On April 10, Colombian Congressman Orlando Benítez was shot to death, alongside his sister and his driver, on a road near Santa Fe de Ralito in the northern state of Córdoba. Murillo allegedly ordered the assassination after Benitez refused to stop campaigning in the region.

On Wednesday, Colombian President Álvaro Uribe authorized security forces to enter Santa Fe de Ralito, the specially designated zone for paramilitary negotiations, and arrest Murillo for allegedly ordering the murder. Uribe announced that the peace process could not become a “paradise of impunity” and said that Murillo’s alleged crime constituted a violation of the ceasefire.
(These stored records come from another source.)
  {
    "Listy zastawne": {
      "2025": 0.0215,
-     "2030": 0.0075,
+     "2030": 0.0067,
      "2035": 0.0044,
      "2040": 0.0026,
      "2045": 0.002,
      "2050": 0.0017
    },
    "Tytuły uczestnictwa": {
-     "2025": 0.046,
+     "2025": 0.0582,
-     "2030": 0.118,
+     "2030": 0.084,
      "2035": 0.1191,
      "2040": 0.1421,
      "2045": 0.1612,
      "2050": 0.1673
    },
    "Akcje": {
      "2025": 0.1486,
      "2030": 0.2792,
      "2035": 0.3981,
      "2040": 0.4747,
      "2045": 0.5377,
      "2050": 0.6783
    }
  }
Since the ceasefire was declared in 2002, the paramilitaries have repeatedly violated its terms and carried out massacres, kidnappings and forced disappearances, without suffering any adverse consequences. In a report covering only half the country for the first eight months of last year, Colombia’s Public Advocate (Defensoría del Pueblo) stated it had received 342 complaints involving apparent paramilitary breaches of the ceasefire, including massacres, selective killings, and kidnappings. Estimates of violations made by Colombian nongovernmental organizations are even higher.

Earlier this month, after the U.N. High Commissioner for Human Rights, Louise Arbour, denounced the paramilitaries’ continuing violations of international humanitarian law and breaches of the ceasefire, the Colombian government responded by asserting that it had increased its use of force against paramilitary groups. However, the government has yet to exclude any paramilitary commander from demobilization benefits for violating international humanitarian laws or breaching the ceasefire.
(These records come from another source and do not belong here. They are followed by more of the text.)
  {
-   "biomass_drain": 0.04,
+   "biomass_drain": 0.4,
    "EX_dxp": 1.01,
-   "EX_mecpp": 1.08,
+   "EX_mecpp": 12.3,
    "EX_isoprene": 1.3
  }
Known as the Inspector General of the AUC, Murillo is a former security chief for the Galeano family, associates of Pablo Escobar and members of the Medellín Cartel. Murillo has also been linked by the authorities to Medellín gangs used to carry out high-profile assassinations. In recent years, Murillo became the commander of several paramilitary blocks, including the Cacique Nutibara paramilitary block, which demobilized in 2003, and the still-active Heroes de Granada and Heroes de Tolova.
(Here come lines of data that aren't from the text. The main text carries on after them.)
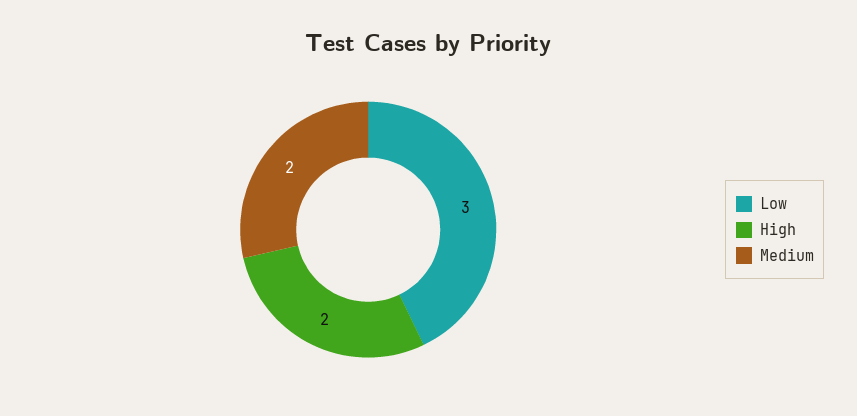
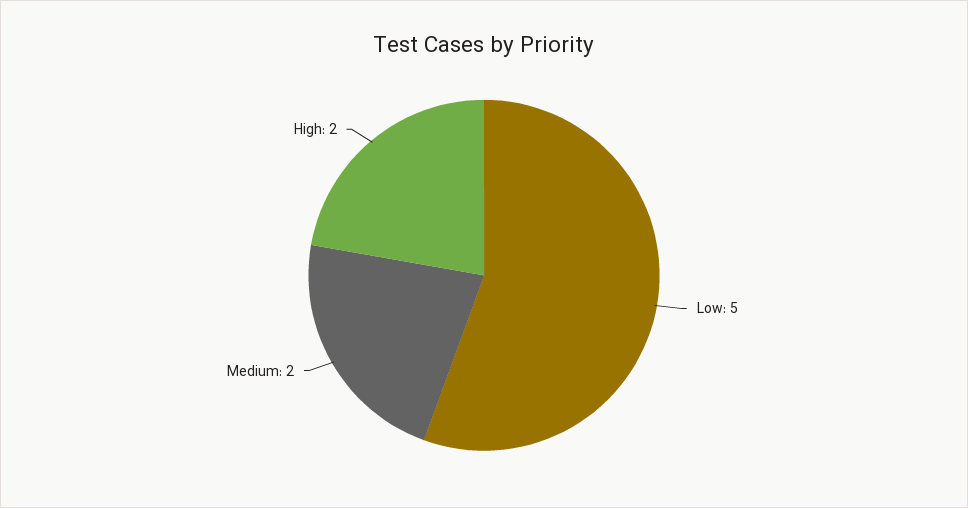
  {
-   "Low": 3,
+   "Low": 5,
    "High": 2,
    "Medium": 2
  }

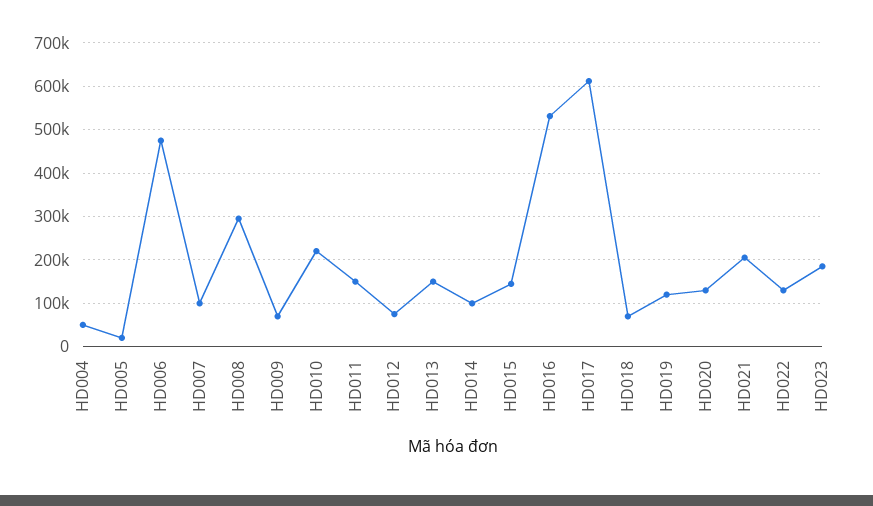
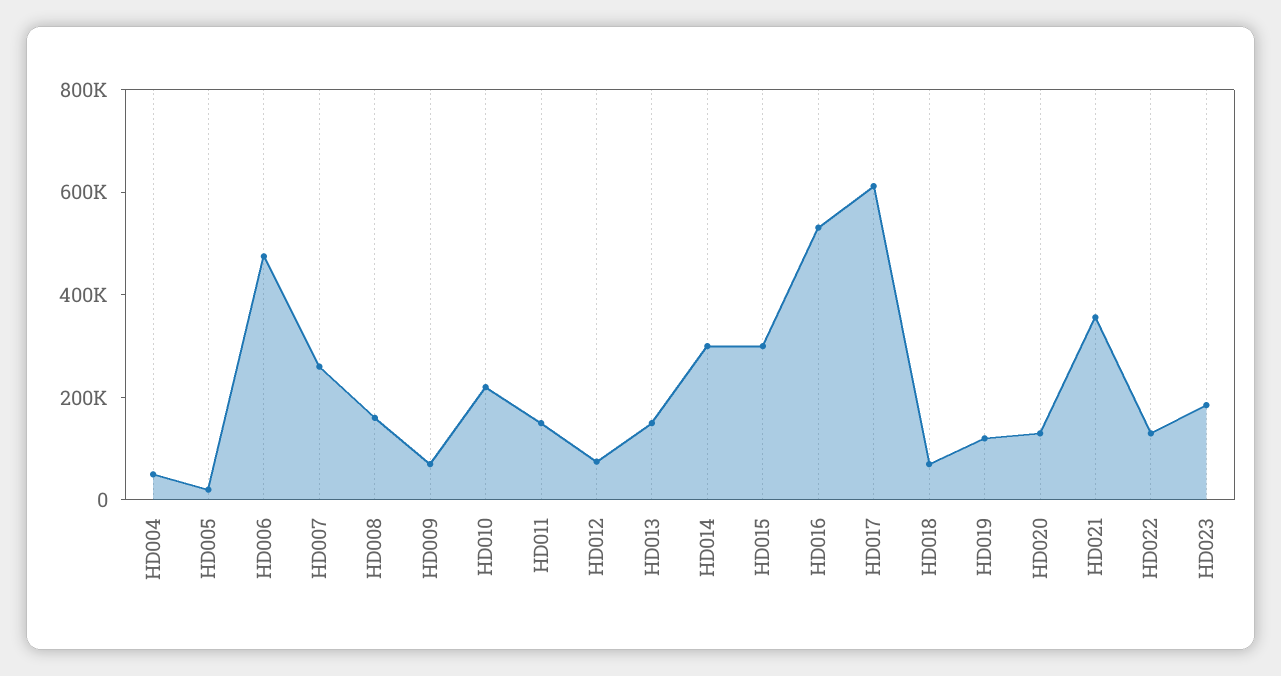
  {
    "HD004": 60000,
    "HD005": 20000,
    "HD006": 480000,
-   "HD007": 100000,
+   "HD007": 250000,
-   "HD008": 300000,
+   "HD008": 150000,
    "HD009": 80000,
    "HD010": 220000,
    "HD011": 160000,
    "HD012": 80000,
    "HD013": 160000,
-   "HD014": 100000,
+   "HD014": 300000,
-   "HD015": 140000,
+   "HD015": 300000,
    "HD016": 540000,
    "HD017": 620000,
    "HD018": 80000,
    "HD019": 120000,
    "HD020": 140000,
-   "HD021": 200000,
+   "HD021": 350000,
    "HD022": 140000,
    "HD023": 180000
  }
A demobilization bill currently pending in the Colombian Congress would allow paramilitary commanders to serve as little as two years for the atrocities they have committed. The bill, backed by the government, would probably also shield top commanders from extradition to the United States for drug trafficking, insofar as it reclassifies paramilitarism and connected crimes as “political.” At the same time, the bill would allow commanders to retain most of their wealth and power, and thus leave intact their groups’ complex mafia-like networks.

“This bill is a complete giveaway to paramilitary commanders,” said Vivanco. “If the government allows Murillo to demobilize under the terms of this bill, it will be letting him get away with murder.”